# Task statement
Repeat the lines from the first one through the line with "February 2026", substituting "Angebotspreis" for "Verkaufspreis" and leaving everything else as it is.

[Opening Exercise data section]

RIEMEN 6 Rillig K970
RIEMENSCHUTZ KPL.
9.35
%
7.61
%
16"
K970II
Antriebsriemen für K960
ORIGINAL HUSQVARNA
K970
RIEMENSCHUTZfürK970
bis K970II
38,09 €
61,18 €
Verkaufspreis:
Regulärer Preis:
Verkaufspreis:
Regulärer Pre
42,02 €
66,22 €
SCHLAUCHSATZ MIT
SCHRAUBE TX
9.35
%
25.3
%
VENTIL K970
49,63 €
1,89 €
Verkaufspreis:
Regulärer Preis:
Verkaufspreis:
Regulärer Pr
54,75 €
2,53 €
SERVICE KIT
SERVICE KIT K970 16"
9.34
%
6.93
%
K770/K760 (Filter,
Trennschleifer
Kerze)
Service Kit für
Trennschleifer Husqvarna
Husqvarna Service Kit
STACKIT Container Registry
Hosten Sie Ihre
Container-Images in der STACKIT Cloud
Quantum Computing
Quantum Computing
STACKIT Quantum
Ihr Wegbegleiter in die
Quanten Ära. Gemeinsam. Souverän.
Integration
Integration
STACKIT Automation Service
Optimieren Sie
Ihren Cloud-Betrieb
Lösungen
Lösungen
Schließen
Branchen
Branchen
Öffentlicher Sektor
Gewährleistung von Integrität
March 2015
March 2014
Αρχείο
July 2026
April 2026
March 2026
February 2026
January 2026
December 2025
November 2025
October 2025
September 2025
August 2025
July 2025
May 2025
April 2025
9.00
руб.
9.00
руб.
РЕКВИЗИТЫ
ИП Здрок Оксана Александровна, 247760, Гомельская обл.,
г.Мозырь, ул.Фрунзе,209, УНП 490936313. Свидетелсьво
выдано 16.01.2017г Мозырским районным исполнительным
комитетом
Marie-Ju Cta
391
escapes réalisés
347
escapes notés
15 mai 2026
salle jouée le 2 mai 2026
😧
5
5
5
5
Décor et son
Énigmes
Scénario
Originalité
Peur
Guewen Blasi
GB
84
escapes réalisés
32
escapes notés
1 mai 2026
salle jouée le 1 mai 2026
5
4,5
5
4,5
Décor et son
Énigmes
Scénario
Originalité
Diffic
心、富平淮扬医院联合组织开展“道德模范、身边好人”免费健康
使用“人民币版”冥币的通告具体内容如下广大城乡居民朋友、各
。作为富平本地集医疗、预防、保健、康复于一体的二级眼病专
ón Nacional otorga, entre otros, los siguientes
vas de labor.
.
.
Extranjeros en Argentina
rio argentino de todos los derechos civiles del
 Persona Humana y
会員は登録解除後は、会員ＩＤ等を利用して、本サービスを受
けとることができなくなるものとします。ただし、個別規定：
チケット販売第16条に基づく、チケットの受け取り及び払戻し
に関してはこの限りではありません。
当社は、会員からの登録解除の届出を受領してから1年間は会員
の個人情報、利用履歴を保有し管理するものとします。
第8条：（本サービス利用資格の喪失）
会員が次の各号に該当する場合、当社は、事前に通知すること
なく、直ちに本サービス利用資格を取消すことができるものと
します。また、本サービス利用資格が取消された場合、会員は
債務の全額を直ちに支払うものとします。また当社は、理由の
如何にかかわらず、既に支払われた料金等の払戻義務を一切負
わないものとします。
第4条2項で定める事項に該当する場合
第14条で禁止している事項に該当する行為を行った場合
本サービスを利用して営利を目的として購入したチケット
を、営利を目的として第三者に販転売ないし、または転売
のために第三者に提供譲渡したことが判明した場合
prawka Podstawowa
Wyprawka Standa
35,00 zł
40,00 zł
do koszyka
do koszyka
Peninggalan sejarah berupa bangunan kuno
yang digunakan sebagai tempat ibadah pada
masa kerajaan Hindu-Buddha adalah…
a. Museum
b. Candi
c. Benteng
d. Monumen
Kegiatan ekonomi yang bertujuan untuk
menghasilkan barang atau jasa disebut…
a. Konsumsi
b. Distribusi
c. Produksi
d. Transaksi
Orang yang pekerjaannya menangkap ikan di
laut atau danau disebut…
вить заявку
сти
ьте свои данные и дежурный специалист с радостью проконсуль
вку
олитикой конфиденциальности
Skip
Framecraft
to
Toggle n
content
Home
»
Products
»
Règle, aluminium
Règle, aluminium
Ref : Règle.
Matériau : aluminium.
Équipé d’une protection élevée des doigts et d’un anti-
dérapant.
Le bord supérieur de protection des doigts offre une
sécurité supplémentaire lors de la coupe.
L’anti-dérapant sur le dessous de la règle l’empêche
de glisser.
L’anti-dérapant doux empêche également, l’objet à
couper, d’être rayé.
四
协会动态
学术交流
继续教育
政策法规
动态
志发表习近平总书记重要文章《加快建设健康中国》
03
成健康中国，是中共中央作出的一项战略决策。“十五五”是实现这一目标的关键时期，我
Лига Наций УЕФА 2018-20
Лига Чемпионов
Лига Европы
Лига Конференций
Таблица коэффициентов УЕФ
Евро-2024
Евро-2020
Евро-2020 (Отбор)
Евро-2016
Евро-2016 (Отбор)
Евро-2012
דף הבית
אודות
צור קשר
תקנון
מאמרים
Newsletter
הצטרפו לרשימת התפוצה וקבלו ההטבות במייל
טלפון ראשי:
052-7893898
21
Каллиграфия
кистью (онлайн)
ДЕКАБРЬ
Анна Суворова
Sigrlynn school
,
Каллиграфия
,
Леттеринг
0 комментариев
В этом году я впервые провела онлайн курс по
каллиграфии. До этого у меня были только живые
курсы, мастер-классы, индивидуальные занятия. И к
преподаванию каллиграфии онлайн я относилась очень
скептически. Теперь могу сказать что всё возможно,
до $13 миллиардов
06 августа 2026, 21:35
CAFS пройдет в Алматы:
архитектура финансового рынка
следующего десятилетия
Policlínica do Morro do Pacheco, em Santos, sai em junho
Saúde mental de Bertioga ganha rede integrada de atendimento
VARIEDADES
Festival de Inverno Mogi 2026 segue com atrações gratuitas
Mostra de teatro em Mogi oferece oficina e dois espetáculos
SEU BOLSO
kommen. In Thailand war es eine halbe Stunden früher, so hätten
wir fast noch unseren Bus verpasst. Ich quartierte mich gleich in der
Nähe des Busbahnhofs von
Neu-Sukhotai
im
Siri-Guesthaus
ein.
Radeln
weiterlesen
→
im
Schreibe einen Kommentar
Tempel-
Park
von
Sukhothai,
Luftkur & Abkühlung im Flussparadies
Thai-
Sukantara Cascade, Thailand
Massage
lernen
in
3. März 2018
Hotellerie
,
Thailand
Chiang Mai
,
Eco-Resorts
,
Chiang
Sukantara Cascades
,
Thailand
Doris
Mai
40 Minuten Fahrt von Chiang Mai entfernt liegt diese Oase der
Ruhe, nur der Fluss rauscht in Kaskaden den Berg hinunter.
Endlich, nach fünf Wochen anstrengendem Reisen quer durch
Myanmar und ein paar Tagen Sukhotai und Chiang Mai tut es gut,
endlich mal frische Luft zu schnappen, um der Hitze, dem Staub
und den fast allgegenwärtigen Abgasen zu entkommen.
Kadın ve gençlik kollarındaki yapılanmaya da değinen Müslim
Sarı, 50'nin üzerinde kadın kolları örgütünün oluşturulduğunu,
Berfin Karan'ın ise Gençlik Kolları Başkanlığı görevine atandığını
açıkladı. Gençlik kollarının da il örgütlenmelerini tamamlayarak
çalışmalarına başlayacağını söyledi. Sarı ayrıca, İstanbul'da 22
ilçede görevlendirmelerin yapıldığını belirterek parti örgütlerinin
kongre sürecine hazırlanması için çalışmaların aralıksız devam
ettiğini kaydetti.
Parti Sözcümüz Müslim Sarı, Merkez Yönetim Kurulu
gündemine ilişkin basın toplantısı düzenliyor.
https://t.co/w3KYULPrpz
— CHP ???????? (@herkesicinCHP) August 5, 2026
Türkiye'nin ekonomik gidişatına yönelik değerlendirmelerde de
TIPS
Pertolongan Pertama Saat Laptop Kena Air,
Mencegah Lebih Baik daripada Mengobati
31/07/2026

[Closing Exercise data section]

# Expected answer
RIEMEN 6 Rillig K970
RIEMENSCHUTZ KPL.
9.35
%
7.61
%
16"
K970II
Antriebsriemen für K960
ORIGINAL HUSQVARNA
K970
RIEMENSCHUTZfürK970
bis K970II
38,09 €
61,18 €
Angebotspreis:
Regulärer Preis:
Angebotspreis:
Regulärer Pre
42,02 €
66,22 €
SCHLAUCHSATZ MIT
SCHRAUBE TX
9.35
%
25.3
%
VENTIL K970
49,63 €
1,89 €
Angebotspreis:
Regulärer Preis:
Angebotspreis:
Regulärer Pr
54,75 €
2,53 €
SERVICE KIT
SERVICE KIT K970 16"
9.34
%
6.93
%
K770/K760 (Filter,
Trennschleifer
Kerze)
Service Kit für
Trennschleifer Husqvarna
Husqvarna Service Kit
STACKIT Container Registry
Hosten Sie Ihre
Container-Images in der STACKIT Cloud
Quantum Computing
Quantum Computing
STACKIT Quantum
Ihr Wegbegleiter in die
Quanten Ära. Gemeinsam. Souverän.
Integration
Integration
STACKIT Automation Service
Optimieren Sie
Ihren Cloud-Betrieb
Lösungen
Lösungen
Schließen
Branchen
Branchen
Öffentlicher Sektor
Gewährleistung von Integrität
March 2015
March 2014
Αρχείο
July 2026
April 2026
March 2026
February 2026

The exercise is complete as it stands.